:: Task goal ::
Rewrite the entries from the line with "Could you annotate" up to and including the line with "0.013207, 0.004364, 0.871829]]", substituting "describe" for "annotate" and leaving everything else unchanged. Omit the pictures from your answer.

:: Source data ::
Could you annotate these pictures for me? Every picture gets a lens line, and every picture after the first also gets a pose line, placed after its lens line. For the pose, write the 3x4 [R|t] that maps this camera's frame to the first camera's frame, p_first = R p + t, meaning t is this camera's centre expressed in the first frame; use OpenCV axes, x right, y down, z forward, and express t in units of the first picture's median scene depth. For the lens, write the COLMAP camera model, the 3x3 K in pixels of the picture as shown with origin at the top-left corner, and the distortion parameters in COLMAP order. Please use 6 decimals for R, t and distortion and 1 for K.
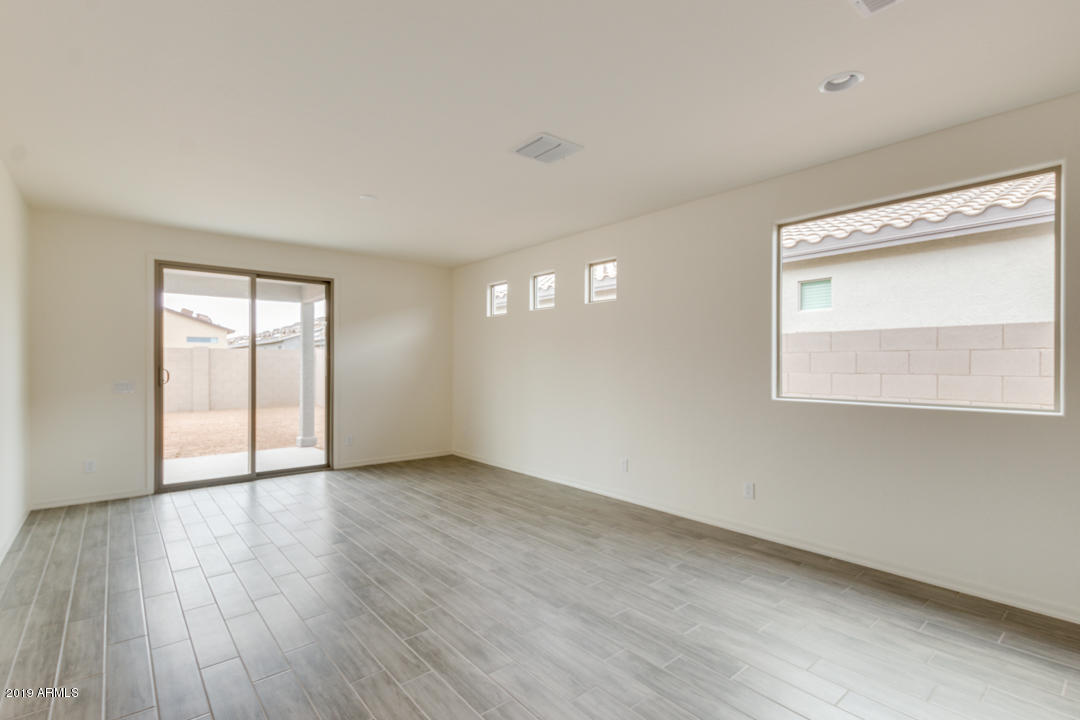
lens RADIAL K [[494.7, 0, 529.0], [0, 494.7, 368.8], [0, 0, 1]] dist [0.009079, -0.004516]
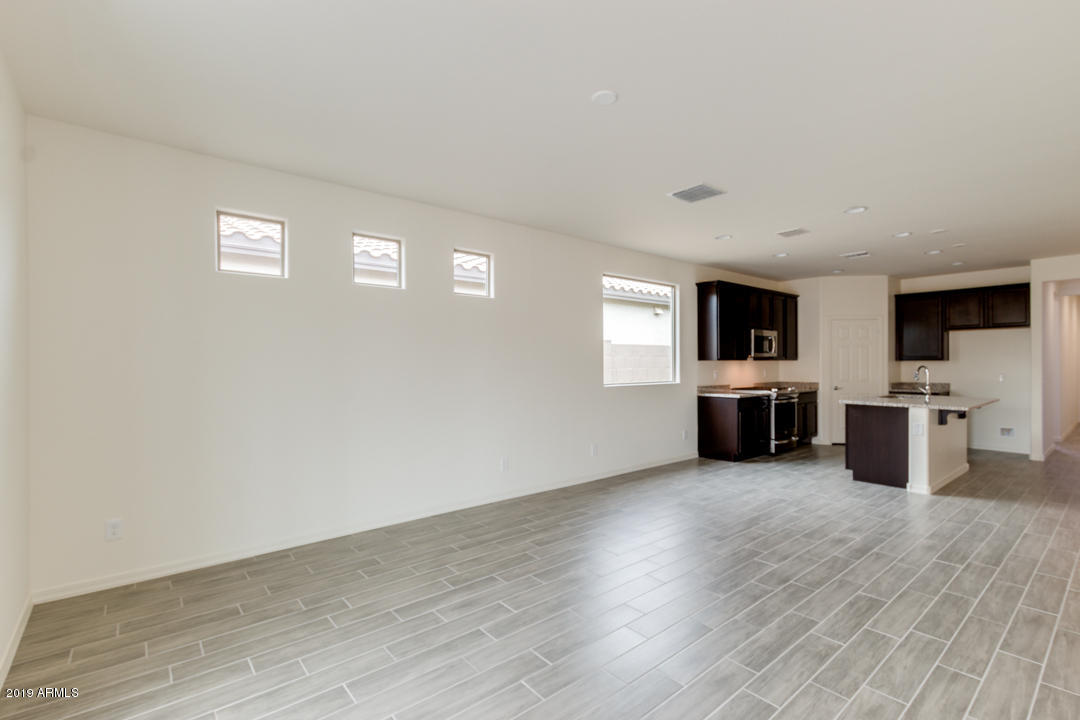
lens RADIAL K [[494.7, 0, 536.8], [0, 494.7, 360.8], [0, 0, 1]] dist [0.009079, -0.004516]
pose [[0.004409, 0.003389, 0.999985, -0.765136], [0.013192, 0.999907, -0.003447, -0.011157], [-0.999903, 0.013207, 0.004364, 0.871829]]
--
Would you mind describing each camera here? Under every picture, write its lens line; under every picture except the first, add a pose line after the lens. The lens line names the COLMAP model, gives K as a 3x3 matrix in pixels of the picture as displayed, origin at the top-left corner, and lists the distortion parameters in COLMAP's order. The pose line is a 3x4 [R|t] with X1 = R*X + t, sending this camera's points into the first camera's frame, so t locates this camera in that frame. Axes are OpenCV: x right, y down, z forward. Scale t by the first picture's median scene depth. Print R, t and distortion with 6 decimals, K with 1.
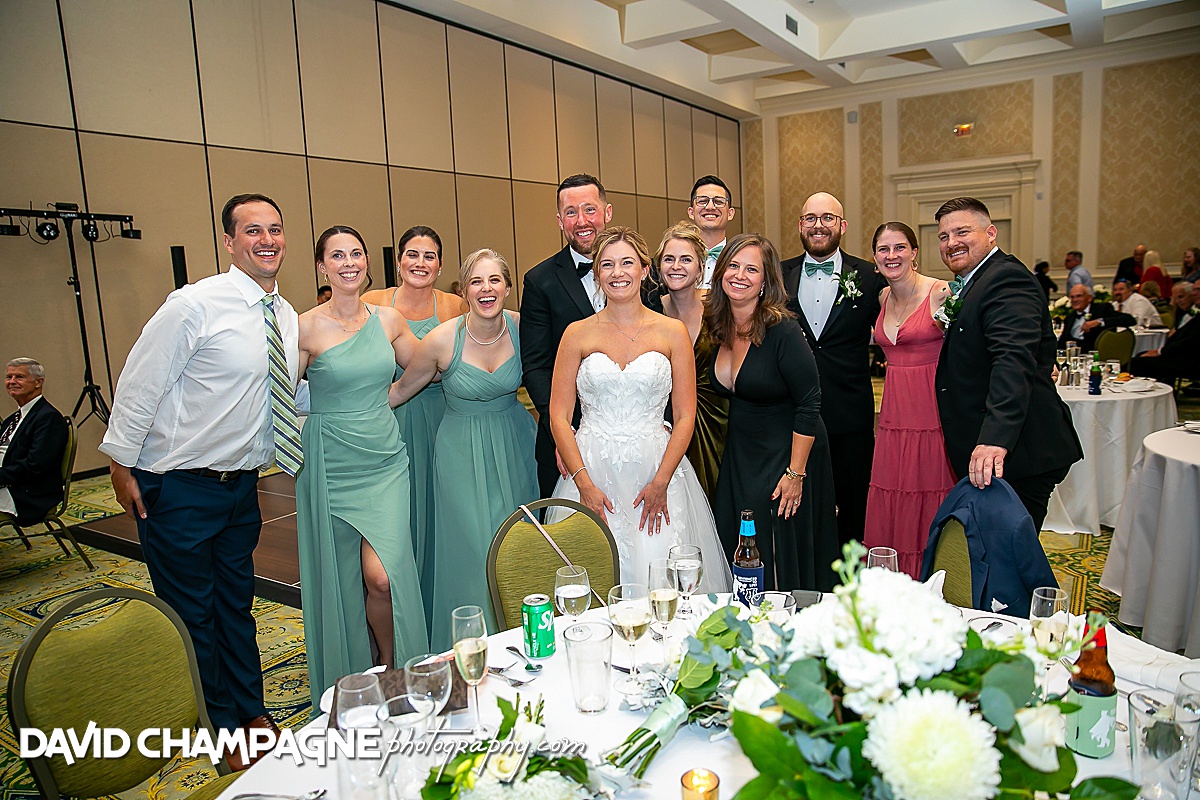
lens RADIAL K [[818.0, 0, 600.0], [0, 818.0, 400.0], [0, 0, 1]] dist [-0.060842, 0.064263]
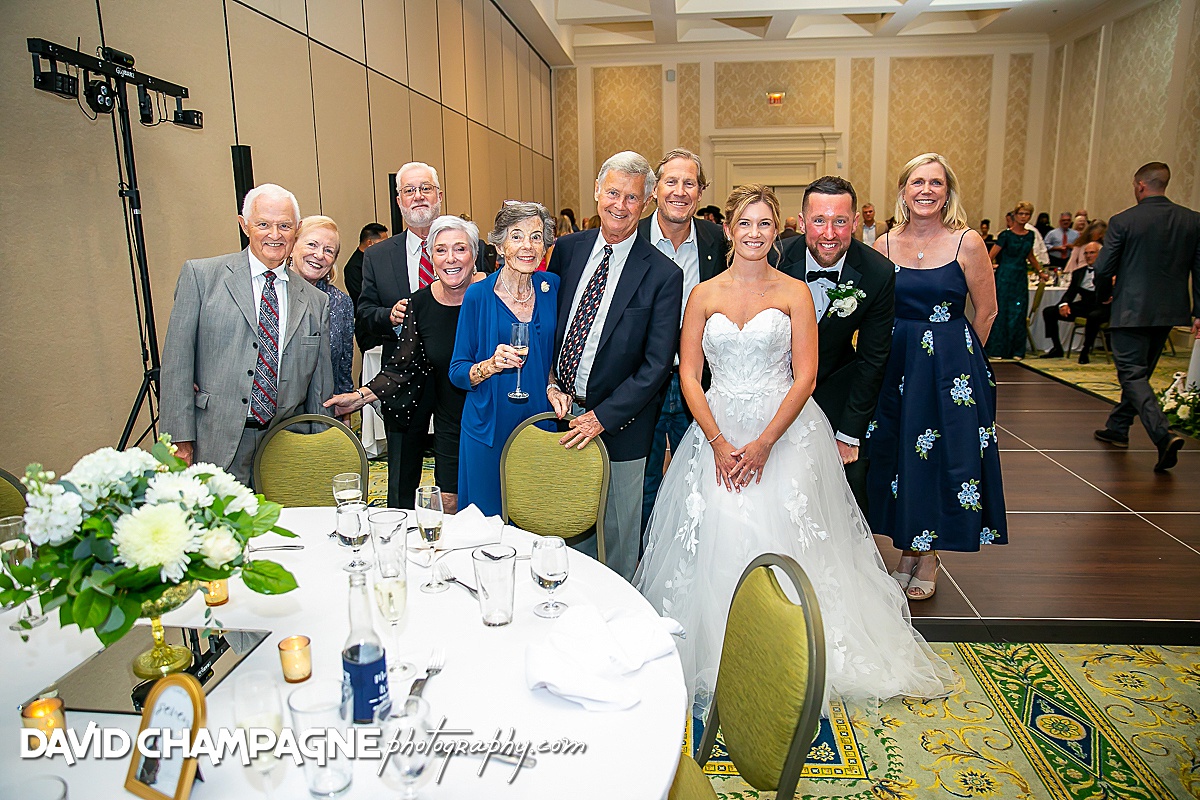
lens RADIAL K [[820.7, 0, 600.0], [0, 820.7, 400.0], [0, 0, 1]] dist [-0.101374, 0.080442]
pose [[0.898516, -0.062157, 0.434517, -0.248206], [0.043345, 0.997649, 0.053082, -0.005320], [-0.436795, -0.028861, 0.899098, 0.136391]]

:: Result of this task ::
Could you describe these pictures for me? Every picture gets a lens line, and every picture after the first also gets a pose line, placed after its lens line. For the pose, write the 3x4 [R|t] that maps this camera's frame to the first camera's frame, p_first = R p + t, meaning t is this camera's centre expressed in the first frame; use OpenCV axes, x right, y down, z forward, and express t in units of the first picture's median scene depth. For the lens, write the COLMAP camera model, the 3x3 K in pixels of the picture as shown with origin at the top-left corner, and the distortion parameters in COLMAP order. Please use 6 decimals for R, t and distortion and 1 for K.
lens RADIAL K [[494.7, 0, 529.0], [0, 494.7, 368.8], [0, 0, 1]] dist [0.009079, -0.004516]
lens RADIAL K [[494.7, 0, 536.8], [0, 494.7, 360.8], [0, 0, 1]] dist [0.009079, -0.004516]
pose [[0.004409, 0.003389, 0.999985, -0.765136], [0.013192, 0.999907, -0.003447, -0.011157], [-0.999903, 0.013207, 0.004364, 0.871829]]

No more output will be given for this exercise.